TO-DO ITEM
Rewrite the listing below so that every "CODICE" becomes "ARTICOLO", keeping everything else the same.
++++ THE INPUT
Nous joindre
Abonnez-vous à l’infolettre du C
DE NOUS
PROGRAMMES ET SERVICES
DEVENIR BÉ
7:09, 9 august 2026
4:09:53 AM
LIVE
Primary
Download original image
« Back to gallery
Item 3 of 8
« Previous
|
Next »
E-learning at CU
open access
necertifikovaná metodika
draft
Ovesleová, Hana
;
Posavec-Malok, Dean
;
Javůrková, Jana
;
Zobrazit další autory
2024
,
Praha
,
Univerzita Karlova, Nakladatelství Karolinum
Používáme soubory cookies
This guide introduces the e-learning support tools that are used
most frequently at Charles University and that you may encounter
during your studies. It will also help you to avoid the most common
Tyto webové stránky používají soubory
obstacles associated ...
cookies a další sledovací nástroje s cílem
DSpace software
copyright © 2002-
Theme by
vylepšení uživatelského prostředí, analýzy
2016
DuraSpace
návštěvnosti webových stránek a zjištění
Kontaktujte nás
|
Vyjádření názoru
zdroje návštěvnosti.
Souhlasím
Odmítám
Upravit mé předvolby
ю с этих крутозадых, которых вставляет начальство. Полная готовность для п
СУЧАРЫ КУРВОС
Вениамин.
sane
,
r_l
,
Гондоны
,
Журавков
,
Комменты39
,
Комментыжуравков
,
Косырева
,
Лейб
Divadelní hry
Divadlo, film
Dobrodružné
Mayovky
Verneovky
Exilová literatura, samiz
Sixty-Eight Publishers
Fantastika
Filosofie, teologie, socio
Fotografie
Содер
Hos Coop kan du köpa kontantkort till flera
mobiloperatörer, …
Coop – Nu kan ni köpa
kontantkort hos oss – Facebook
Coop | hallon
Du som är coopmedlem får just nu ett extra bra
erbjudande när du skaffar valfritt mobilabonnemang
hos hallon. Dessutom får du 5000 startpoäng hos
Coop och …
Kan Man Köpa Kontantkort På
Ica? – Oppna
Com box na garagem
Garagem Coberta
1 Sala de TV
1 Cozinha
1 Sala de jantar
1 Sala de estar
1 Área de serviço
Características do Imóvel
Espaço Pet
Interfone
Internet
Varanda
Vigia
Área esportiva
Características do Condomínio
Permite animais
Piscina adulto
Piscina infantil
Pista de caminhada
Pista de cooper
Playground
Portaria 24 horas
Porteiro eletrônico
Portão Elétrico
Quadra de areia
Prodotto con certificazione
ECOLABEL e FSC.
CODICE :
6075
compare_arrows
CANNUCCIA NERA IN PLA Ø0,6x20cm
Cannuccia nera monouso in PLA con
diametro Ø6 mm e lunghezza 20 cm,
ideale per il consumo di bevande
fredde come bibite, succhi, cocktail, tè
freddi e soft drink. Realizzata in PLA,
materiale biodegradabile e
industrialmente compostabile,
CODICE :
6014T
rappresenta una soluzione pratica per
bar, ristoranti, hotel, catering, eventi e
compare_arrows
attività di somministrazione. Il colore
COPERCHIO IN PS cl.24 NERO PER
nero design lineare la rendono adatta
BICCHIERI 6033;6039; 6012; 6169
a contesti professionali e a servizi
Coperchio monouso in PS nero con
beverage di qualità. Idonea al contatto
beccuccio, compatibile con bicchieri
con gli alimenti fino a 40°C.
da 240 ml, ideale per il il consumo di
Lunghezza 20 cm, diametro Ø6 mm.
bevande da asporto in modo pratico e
++++++++
SOLUTION FOR THIS TASK
Nous joindre
Abonnez-vous à l’infolettre du C
DE NOUS
PROGRAMMES ET SERVICES
DEVENIR BÉ
7:09, 9 august 2026
4:09:53 AM
LIVE
Primary
Download original image
« Back to gallery
Item 3 of 8
« Previous
|
Next »
E-learning at CU
open access
necertifikovaná metodika
draft
Ovesleová, Hana
;
Posavec-Malok, Dean
;
Javůrková, Jana
;
Zobrazit další autory
2024
,
Praha
,
Univerzita Karlova, Nakladatelství Karolinum
Používáme soubory cookies
This guide introduces the e-learning support tools that are used
most frequently at Charles University and that you may encounter
during your studies. It will also help you to avoid the most common
Tyto webové stránky používají soubory
obstacles associated ...
cookies a další sledovací nástroje s cílem
DSpace software
copyright © 2002-
Theme by
vylepšení uživatelského prostředí, analýzy
2016
DuraSpace
návštěvnosti webových stránek a zjištění
Kontaktujte nás
|
Vyjádření názoru
zdroje návštěvnosti.
Souhlasím
Odmítám
Upravit mé předvolby
ю с этих крутозадых, которых вставляет начальство. Полная готовность для п
СУЧАРЫ КУРВОС
Вениамин.
sane
,
r_l
,
Гондоны
,
Журавков
,
Комменты39
,
Комментыжуравков
,
Косырева
,
Лейб
Divadelní hry
Divadlo, film
Dobrodružné
Mayovky
Verneovky
Exilová literatura, samiz
Sixty-Eight Publishers
Fantastika
Filosofie, teologie, socio
Fotografie
Содер
Hos Coop kan du köpa kontantkort till flera
mobiloperatörer, …
Coop – Nu kan ni köpa
kontantkort hos oss – Facebook
Coop | hallon
Du som är coopmedlem får just nu ett extra bra
erbjudande när du skaffar valfritt mobilabonnemang
hos hallon. Dessutom får du 5000 startpoäng hos
Coop och …
Kan Man Köpa Kontantkort På
Ica? – Oppna
Com box na garagem
Garagem Coberta
1 Sala de TV
1 Cozinha
1 Sala de jantar
1 Sala de estar
1 Área de serviço
Características do Imóvel
Espaço Pet
Interfone
Internet
Varanda
Vigia
Área esportiva
Características do Condomínio
Permite animais
Piscina adulto
Piscina infantil
Pista de caminhada
Pista de cooper
Playground
Portaria 24 horas
Porteiro eletrônico
Portão Elétrico
Quadra de areia
Prodotto con certificazione
ECOLABEL e FSC.
ARTICOLO :
6075
compare_arrows
CANNUCCIA NERA IN PLA Ø0,6x20cm
Cannuccia nera monouso in PLA con
diametro Ø6 mm e lunghezza 20 cm,
ideale per il consumo di bevande
fredde come bibite, succhi, cocktail, tè
freddi e soft drink. Realizzata in PLA,
materiale biodegradabile e
industrialmente compostabile,
ARTICOLO :
6014T
rappresenta una soluzione pratica per
bar, ristoranti, hotel, catering, eventi e
compare_arrows
attività di somministrazione. Il colore
COPERCHIO IN PS cl.24 NERO PER
nero design lineare la rendono adatta
BICCHIERI 6033;6039; 6012; 6169
a contesti professionali e a servizi
Coperchio monouso in PS nero con
beverage di qualità. Idonea al contatto
beccuccio, compatibile con bicchieri
con gli alimenti fino a 40°C.
da 240 ml, ideale per il il consumo di
Lunghezza 20 cm, diametro Ø6 mm.
bevande da asporto in modo pratico e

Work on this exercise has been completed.